** Opening Provided material block **

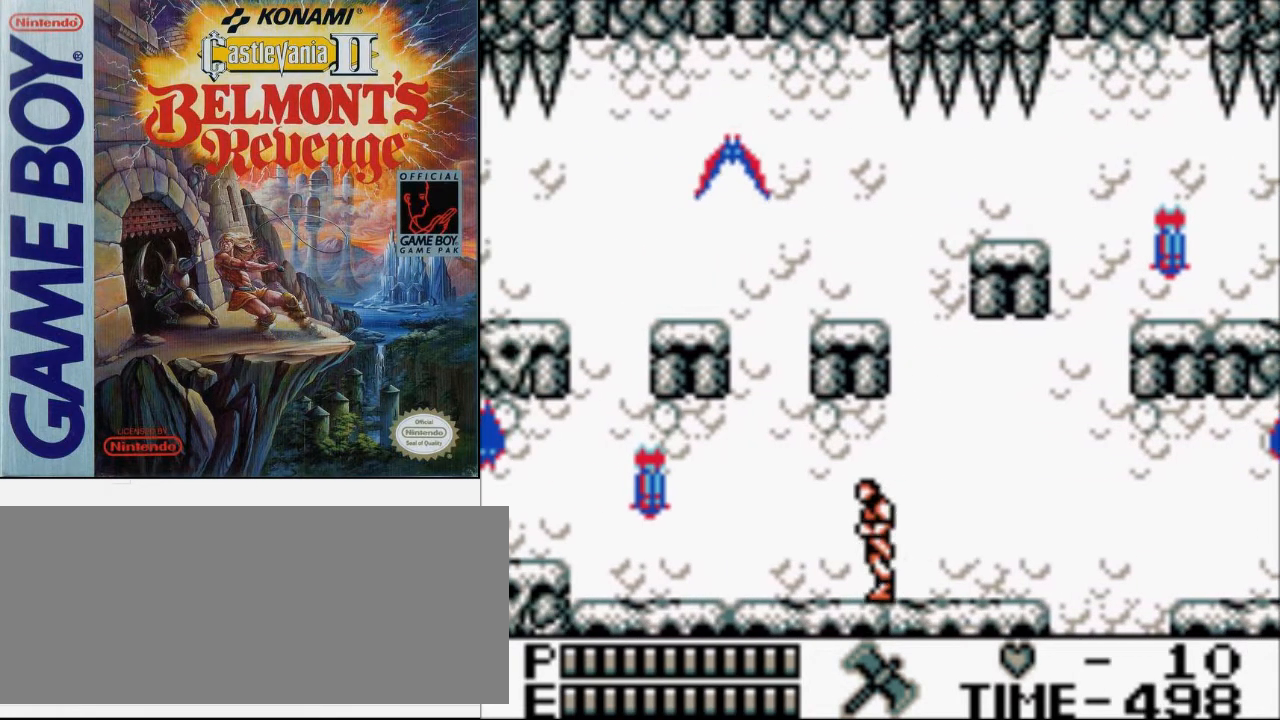
{"buttons": ["DPAD_UP", "DPAD_LEFT"], "events": [[33, "A", "down"], [233, "B", "down"], [300, "A", "up"], [400, "B", "up"]]}
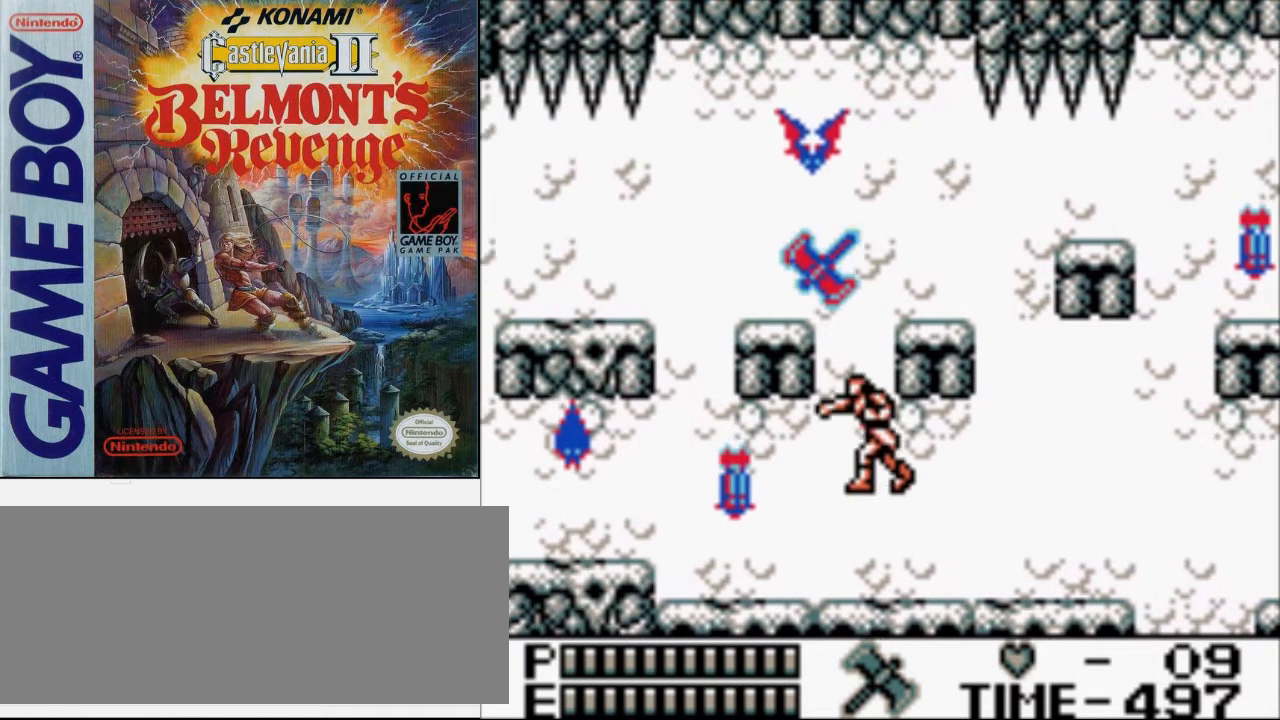
{"buttons": ["DPAD_LEFT"], "events": [[33, "DPAD_UP", "up"]]}
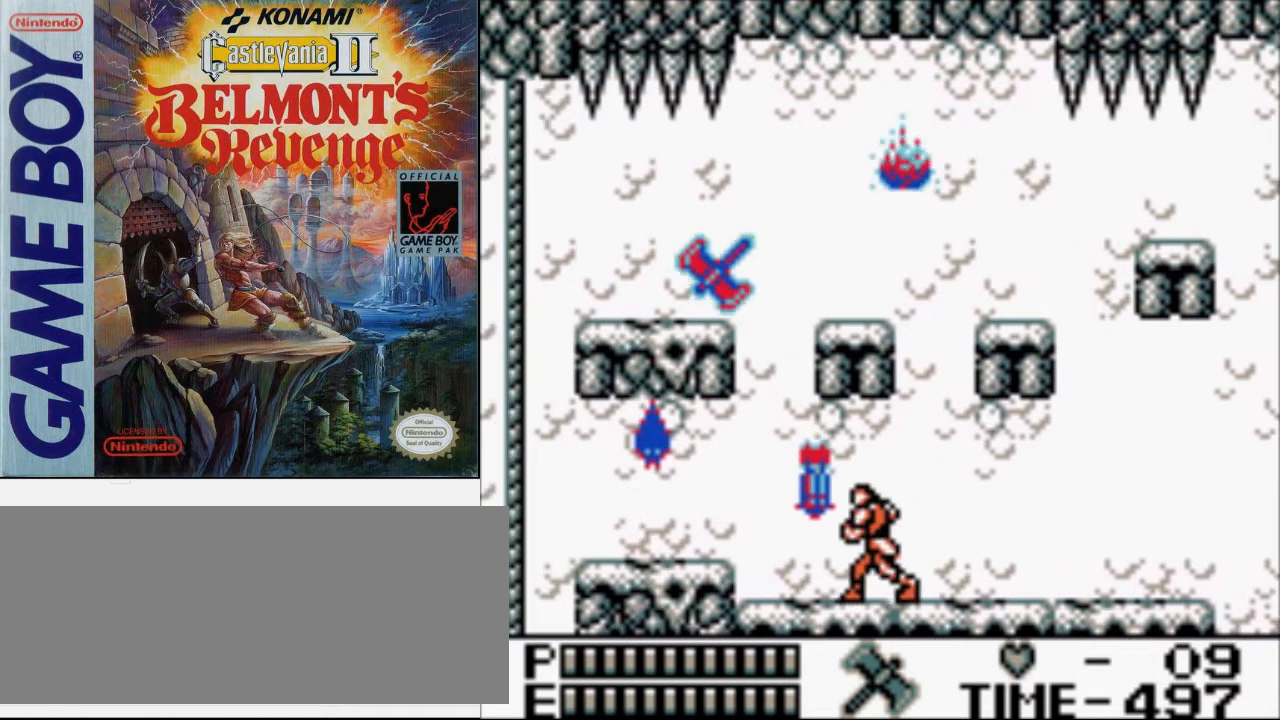
{"buttons": ["A", "DPAD_LEFT"], "events": [[467, "A", "down"]]}
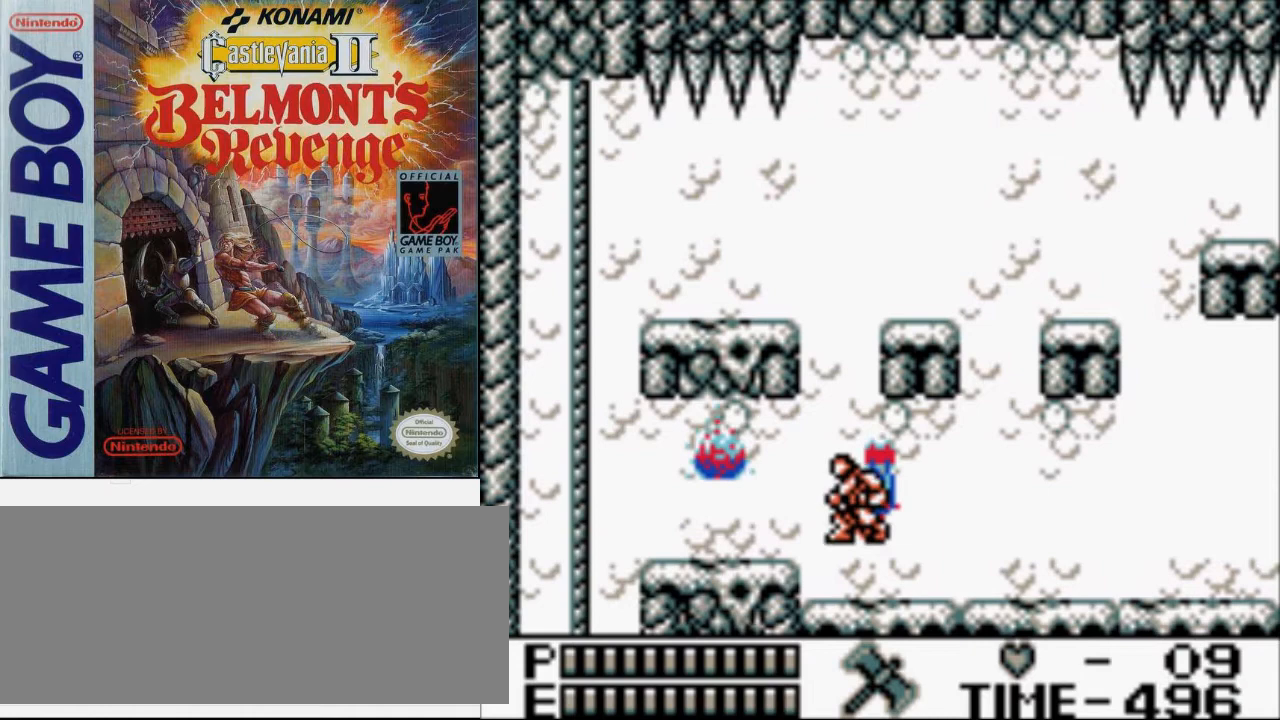
{"buttons": ["DPAD_LEFT"], "events": [[167, "A", "up"]]}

** Closing Provided material block **

• **Task brief**:
The task requires that every line above be transcribed exactly, without the images.

• **Exercise response**:
{"buttons": ["DPAD_UP", "DPAD_LEFT"], "events": [[33, "A", "down"], [233, "B", "down"], [300, "A", "up"], [400, "B", "up"]]}
{"buttons": ["DPAD_LEFT"], "events": [[33, "DPAD_UP", "up"]]}
{"buttons": ["A", "DPAD_LEFT"], "events": [[467, "A", "down"]]}
{"buttons": ["DPAD_LEFT"], "events": [[167, "A", "up"]]}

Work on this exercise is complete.